### Problem details
Count, in the listing that follows, every line containing the word "DwStartingPosition". Give the number by itself.

□ □ □ □ □

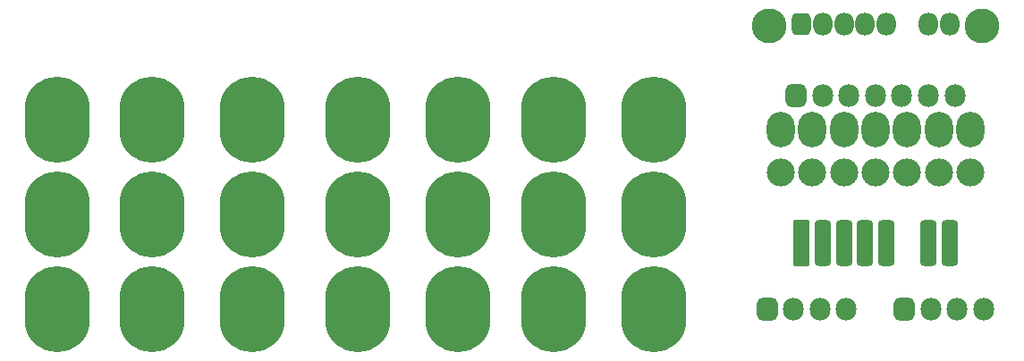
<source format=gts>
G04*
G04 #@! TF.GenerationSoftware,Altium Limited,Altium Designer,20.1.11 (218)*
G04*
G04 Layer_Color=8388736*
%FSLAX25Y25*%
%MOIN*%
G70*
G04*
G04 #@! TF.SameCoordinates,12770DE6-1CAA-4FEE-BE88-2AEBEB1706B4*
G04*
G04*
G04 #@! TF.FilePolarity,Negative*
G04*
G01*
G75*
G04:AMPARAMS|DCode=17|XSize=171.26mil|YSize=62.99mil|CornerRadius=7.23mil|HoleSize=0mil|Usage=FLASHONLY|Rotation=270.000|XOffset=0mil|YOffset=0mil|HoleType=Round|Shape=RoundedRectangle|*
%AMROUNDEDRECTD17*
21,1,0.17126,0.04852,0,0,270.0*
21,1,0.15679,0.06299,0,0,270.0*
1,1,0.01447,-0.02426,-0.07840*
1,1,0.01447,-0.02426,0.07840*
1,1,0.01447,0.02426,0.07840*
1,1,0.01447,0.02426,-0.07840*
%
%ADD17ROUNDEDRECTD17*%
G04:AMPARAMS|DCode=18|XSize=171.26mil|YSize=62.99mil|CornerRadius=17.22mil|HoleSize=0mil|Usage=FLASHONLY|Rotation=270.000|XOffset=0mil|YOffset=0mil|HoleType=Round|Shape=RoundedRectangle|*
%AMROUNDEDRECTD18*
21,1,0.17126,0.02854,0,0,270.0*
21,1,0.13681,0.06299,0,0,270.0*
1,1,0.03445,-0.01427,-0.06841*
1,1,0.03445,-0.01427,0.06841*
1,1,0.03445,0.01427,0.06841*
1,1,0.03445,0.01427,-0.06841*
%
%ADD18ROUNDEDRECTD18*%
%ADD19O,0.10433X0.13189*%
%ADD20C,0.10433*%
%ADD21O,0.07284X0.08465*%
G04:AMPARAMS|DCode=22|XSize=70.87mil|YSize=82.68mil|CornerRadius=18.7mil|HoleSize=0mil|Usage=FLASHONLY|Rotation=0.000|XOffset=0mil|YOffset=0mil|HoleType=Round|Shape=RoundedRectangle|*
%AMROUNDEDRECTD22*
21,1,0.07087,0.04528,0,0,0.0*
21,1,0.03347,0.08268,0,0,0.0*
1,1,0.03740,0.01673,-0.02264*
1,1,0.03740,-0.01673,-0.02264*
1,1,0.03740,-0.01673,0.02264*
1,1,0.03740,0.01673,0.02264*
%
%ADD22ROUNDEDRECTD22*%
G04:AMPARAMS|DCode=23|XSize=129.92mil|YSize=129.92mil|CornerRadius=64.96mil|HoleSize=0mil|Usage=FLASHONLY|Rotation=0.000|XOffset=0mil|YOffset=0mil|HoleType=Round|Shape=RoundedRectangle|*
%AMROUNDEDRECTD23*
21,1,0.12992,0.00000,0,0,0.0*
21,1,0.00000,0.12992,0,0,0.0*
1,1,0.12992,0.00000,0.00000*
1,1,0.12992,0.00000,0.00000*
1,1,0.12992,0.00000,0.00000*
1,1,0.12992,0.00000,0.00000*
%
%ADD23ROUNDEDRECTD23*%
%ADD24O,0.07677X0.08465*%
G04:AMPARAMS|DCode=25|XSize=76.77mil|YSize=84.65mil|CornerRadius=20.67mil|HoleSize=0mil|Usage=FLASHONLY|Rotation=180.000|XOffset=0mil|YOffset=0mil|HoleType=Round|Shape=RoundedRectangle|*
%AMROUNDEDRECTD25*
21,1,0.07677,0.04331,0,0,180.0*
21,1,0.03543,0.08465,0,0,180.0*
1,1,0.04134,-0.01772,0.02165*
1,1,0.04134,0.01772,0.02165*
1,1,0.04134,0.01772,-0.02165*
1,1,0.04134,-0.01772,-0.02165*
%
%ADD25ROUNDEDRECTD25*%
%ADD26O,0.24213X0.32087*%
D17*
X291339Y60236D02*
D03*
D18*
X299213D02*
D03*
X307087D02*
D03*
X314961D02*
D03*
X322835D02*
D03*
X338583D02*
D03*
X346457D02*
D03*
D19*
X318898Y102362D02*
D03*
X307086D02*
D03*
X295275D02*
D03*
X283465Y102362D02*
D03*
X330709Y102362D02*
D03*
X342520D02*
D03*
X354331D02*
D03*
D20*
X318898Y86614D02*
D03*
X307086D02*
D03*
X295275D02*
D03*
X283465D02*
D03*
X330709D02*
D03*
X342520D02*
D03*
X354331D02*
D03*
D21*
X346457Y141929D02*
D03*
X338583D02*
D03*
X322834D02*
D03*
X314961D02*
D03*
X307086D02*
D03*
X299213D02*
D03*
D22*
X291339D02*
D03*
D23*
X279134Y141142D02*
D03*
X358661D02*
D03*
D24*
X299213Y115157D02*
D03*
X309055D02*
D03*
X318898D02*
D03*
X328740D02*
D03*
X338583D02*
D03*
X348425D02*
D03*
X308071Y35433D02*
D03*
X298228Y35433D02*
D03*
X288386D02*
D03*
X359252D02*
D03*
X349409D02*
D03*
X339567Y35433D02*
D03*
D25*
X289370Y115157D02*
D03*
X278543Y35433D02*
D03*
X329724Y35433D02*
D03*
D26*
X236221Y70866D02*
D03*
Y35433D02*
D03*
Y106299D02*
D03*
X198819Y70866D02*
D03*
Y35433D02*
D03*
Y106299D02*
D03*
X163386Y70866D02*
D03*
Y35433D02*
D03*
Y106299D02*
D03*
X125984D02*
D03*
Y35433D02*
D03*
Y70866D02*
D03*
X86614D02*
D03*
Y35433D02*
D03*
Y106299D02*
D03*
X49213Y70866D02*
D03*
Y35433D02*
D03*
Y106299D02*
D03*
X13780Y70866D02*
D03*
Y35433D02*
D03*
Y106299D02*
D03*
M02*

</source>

□ □ □ □ □

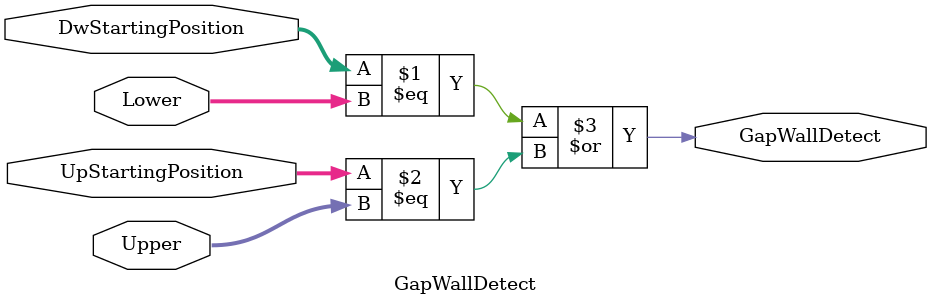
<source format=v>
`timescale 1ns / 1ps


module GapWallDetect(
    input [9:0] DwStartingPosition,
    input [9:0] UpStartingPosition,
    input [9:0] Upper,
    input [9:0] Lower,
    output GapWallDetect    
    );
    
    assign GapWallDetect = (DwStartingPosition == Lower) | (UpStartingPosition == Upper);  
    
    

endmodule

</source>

□ □ □ □ □

### Expected answer
2